YOUR ASSIGNMENT -> The answer must be an exact copy of the entries that follow, with all images removed.

RECORD EXCERPTS ->
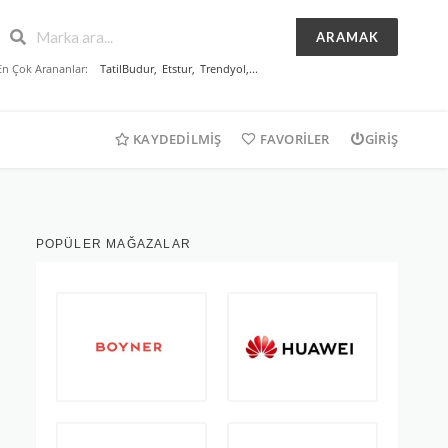
ARAMAK
En Çok Arananlar:
TatilBudur
,
Etstur
,
Trendyol
,...
KAYDEDILMIŞ
FAVORILER
GIRIŞ
POPÜLER MAĞAZALAR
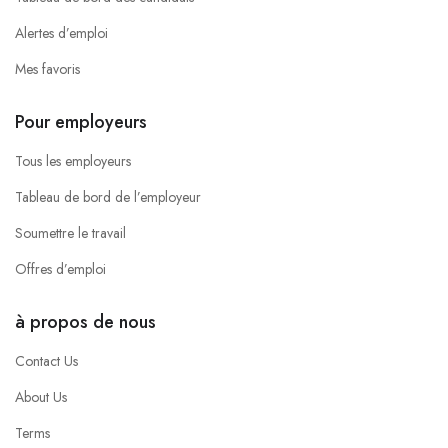
Alertes d’emploi
Mes favoris
Pour employeurs
Tous les employeurs
Tableau de bord de l’employeur
Soumettre le travail
Offres d’emploi
à propos de nous
Contact Us
About Us
Terms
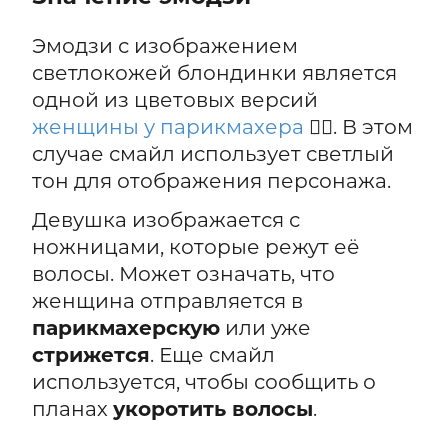
Эмодзи с изображением
светлокожей блондинки является
одной из цветовых версий
женщины у парикмахера
💇‍♀️. В этом
случае смайл использует светлый
тон для отображения персонажа.
Девушка изображается с
ножницами, которые режут её
волосы. Может означать, что
женщина отправляется в
парикмахерскую
или уже
стрижется
. Еще смайл
используется, чтобы сообщить о
планах
укоротить волосы
.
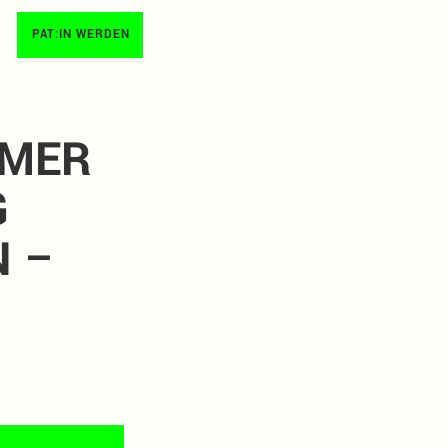
PAT:IN WERDEN
ÜMER
G
N –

REPLY TO THE EXERCISE ->
ARAMAK
En Çok Arananlar:
TatilBudur
,
Etstur
,
Trendyol
,...
KAYDEDILMIŞ
FAVORILER
GIRIŞ
POPÜLER MAĞAZALAR
Alertes d’emploi
Mes favoris
Pour employeurs
Tous les employeurs
Tableau de bord de l’employeur
Soumettre le travail
Offres d’emploi
à propos de nous
Contact Us
About Us
Terms
Эмодзи с изображением
светлокожей блондинки является
одной из цветовых версий
женщины у парикмахера
💇‍♀️. В этом
случае смайл использует светлый
тон для отображения персонажа.
Девушка изображается с
ножницами, которые режут её
волосы. Может означать, что
женщина отправляется в
парикмахерскую
или уже
стрижется
. Еще смайл
используется, чтобы сообщить о
планах
укоротить волосы
.
PAT:IN WERDEN
ÜMER
G
N –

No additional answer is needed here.